The amount of pain Amanda goes through throughout the book is disturbing. The lack of communication and intimate connection between the two main characters is irritating and unromantic. The hero really doesn’t care about Amanda’s pain throughout the story, and often threatens her when she doesn’t cooperate. Plus, when Amanda is drugged into having sex with Kiowa for the first time she’s a virgin! But she acts like a pro, and afterward doesn’t mention it or even think about her drug induced lost virginity, which was more like rape since she was tied up at the time and out of her head. The whole thing is skipped over and forgotten, and (Hello!) losing your virginity is a huge deal.

Another thing I just couldn’t swallow (hehe =^-^=) is the fact that Amanda is the daughter of the president of the United States of America but her language is as crude as the authors. I guess the author just couldn’t separate himself from a prissy, rich, virgin female.

Never does Amanda and Kiowa act like they love, like, or can even tolerate each other, Oh, except when Amanda is in horrific blinding pain from not getting her sex on. There was absolutely no romance and I really hated the fact that Amanda never had a choice, she didn’t invite the kiss that sealed her fate, and if she doesn’t stay with Kiowa she’ll die from pain.

This book definitely felt like a male’s fantasy: There’s no way Amanda could ever cheat on him because she’d experience only pain, Kiowa can touch other women whenever he wants without pain, and Amanda has to have sex with him weather she wants to or not.

In the end the story is poorly patched up with the main characters somehow deciding that they like each other, but I never got it, and I wish I could wipe the whole thing from my memory.


A Hunger Like No Other

This is the first book in the series Immortals After Dark.
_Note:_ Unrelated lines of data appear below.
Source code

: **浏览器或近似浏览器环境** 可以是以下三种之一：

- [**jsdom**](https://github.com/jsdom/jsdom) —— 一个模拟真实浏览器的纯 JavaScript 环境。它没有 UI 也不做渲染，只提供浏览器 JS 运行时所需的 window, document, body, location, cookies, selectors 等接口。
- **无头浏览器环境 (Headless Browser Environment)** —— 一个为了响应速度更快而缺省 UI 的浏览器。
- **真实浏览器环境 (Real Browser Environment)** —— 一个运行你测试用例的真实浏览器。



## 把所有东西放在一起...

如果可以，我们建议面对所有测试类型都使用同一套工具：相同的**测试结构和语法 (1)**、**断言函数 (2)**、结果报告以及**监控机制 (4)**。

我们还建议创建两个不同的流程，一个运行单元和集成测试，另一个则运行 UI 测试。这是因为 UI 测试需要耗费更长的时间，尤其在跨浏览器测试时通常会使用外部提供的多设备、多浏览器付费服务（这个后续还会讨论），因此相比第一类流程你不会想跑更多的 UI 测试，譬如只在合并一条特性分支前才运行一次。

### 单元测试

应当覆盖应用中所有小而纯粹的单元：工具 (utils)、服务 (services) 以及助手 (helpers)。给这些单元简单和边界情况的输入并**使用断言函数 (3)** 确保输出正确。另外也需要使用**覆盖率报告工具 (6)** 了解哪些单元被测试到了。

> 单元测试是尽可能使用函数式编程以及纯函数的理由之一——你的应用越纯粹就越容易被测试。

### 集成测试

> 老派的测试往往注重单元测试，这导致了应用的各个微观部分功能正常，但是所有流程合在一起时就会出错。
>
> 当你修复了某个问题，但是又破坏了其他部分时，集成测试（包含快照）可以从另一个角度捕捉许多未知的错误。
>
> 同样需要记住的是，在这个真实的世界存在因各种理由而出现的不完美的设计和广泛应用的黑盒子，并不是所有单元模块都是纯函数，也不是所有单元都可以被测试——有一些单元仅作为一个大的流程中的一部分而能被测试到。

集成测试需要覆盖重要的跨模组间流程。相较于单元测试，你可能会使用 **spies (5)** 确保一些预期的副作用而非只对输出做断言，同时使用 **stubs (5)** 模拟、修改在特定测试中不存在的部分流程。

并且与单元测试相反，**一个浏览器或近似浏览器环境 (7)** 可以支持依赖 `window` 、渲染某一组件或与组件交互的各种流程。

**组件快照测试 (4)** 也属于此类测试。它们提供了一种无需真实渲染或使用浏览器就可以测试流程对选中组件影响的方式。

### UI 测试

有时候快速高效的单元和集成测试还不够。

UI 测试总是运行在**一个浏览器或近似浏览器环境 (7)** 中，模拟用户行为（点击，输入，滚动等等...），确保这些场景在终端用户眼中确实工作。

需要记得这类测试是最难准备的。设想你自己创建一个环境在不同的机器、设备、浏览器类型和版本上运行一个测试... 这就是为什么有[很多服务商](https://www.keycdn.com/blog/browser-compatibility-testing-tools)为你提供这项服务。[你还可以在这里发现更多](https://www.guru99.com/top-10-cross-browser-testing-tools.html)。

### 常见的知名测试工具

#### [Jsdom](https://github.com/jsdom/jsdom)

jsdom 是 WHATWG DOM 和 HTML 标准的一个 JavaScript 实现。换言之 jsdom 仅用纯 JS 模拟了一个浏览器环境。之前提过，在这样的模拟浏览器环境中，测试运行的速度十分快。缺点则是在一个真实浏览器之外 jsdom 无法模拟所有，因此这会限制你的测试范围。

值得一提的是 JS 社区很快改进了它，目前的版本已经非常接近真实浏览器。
For me this book sparked an obsession with paranormal romance. Kresley Cole is, in my opinion, one of the most innovative and creative romance writers known to humankind. She writes compelling plots, never boring charters, and is always thinking ahead. Many of the books in this series intertwine in such a way that you would benefit from reading them all in order but you don’t necessarily need to.
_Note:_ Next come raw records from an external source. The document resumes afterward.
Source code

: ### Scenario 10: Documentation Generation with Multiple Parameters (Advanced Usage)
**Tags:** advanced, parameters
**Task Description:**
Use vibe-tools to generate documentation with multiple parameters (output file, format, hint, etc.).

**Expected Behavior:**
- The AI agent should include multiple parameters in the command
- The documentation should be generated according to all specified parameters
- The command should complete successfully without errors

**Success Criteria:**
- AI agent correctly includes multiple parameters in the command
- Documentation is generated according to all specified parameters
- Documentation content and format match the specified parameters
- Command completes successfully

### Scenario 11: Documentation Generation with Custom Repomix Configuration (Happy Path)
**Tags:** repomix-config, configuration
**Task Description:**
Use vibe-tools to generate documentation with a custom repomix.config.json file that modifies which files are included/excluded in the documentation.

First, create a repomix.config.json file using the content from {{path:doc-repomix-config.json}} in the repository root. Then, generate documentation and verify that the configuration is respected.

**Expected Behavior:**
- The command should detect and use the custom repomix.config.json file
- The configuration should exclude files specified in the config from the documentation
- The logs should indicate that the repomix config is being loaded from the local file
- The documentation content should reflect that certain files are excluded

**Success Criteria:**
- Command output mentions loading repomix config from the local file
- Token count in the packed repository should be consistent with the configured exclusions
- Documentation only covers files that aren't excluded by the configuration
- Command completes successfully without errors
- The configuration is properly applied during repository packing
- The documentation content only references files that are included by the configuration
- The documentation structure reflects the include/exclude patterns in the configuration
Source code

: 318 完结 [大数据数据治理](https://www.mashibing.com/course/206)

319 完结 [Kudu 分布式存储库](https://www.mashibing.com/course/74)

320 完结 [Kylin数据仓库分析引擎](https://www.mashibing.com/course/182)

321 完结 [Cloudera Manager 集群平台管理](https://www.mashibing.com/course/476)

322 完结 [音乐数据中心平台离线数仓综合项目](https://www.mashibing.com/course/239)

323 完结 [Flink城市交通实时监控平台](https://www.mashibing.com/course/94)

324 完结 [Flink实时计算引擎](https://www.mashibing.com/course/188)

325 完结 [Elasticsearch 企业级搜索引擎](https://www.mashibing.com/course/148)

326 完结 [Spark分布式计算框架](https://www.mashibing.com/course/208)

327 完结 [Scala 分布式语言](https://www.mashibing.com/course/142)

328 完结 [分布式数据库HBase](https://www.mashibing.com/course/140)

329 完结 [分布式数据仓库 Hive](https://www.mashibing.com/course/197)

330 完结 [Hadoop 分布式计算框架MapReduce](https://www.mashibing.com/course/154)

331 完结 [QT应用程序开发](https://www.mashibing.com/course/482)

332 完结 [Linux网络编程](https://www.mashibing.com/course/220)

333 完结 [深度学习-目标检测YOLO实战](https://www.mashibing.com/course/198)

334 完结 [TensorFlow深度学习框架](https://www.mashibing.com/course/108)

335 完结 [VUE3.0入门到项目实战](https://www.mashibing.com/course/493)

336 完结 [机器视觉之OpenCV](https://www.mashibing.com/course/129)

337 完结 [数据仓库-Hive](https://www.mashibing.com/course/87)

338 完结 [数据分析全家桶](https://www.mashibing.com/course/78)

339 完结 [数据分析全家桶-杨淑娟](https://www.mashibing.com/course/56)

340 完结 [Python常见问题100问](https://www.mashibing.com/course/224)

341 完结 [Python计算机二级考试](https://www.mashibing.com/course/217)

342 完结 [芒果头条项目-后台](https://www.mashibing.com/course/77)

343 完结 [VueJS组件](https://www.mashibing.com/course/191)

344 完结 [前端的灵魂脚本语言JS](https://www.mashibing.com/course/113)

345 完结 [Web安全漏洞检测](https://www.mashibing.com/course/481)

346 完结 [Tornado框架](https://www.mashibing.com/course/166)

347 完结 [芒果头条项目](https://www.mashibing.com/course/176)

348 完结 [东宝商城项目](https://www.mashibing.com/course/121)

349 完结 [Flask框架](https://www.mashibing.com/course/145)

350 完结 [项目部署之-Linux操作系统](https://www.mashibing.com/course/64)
The book starts with Lachlain (king of the Lykae) escaping his 150 years of imprisonment and torture at the hand of the vampire hoard. As a result he harbors a deep hatred for vampires, not that he hadn’t hated them before his torture.

When he finds is fated female, Emmaline Troy (a half vampire half valkyrie) Lachlain goes ballistic, thinking fate had given him a lowly vampire for a mate. Assuming he has gone insane from his long torture he decides to keep her with him to wait and see if his mind has made a terrible mistake and hopes that she is not truly his mate. As he holds her prisoner he wars with himself over wanting to treat her like the vile creature she is and wanting to love her.
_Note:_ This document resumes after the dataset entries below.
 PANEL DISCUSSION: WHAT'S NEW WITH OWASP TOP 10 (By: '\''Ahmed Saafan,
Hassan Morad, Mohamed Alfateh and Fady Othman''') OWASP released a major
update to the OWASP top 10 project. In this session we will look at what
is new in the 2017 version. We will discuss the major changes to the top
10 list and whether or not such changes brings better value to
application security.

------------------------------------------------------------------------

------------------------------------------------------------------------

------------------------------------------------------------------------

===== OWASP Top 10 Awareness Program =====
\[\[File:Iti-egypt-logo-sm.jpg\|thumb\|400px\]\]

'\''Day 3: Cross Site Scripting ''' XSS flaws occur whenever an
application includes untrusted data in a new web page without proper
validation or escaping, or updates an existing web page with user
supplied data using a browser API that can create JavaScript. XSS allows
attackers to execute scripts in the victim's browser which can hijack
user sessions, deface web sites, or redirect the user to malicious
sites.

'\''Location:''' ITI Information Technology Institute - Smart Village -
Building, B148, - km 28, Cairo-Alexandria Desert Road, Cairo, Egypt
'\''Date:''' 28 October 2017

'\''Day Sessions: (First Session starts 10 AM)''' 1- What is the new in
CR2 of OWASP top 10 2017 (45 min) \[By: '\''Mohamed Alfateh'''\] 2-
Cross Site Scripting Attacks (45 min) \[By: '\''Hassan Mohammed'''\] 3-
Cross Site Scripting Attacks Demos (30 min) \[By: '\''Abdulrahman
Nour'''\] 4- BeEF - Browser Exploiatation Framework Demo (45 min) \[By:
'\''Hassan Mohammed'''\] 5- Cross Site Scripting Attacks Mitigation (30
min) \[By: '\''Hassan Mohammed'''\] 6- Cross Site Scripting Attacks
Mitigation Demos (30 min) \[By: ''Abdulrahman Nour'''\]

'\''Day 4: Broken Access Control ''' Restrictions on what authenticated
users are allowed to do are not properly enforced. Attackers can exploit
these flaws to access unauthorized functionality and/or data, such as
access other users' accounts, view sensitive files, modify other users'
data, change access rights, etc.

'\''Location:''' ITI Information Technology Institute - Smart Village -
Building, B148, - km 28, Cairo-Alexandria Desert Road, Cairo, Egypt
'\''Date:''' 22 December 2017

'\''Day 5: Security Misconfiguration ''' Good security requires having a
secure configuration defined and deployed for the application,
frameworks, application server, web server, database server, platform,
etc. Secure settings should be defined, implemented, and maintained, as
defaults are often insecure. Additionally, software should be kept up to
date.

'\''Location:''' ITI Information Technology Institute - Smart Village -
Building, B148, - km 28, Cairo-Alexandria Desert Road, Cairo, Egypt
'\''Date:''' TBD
Emmaline is, for a vampire/valkyrie, extremely timid and fragile. Her aunts have kept her vampire state hidden from the rest of the world, fearing the vampires would want to claim her for their own. She has been sheltered and coddled by her loving aunts. But as she grows older she becomes restless and wants to find out who her vampire father was, or is. So she takes herself to France to start her search. There she finds out living on her own is much harder then she tough and is loathe to crawl back to her aunts and admit defeat. But before she can make a decision to go home or not she is captured by a powerful and frightening male. His treatment of her is erratic and she never knows what he will do next. Will he kill her or let her go?

Throuought the book we witness Emmaline gain courage and self esteme when it comes to dealing with Lachlain, and we see Lachlain soften and eventually grow to love his wee valkyrie with her wee fangs that drive him wild with lust when she drinks from him.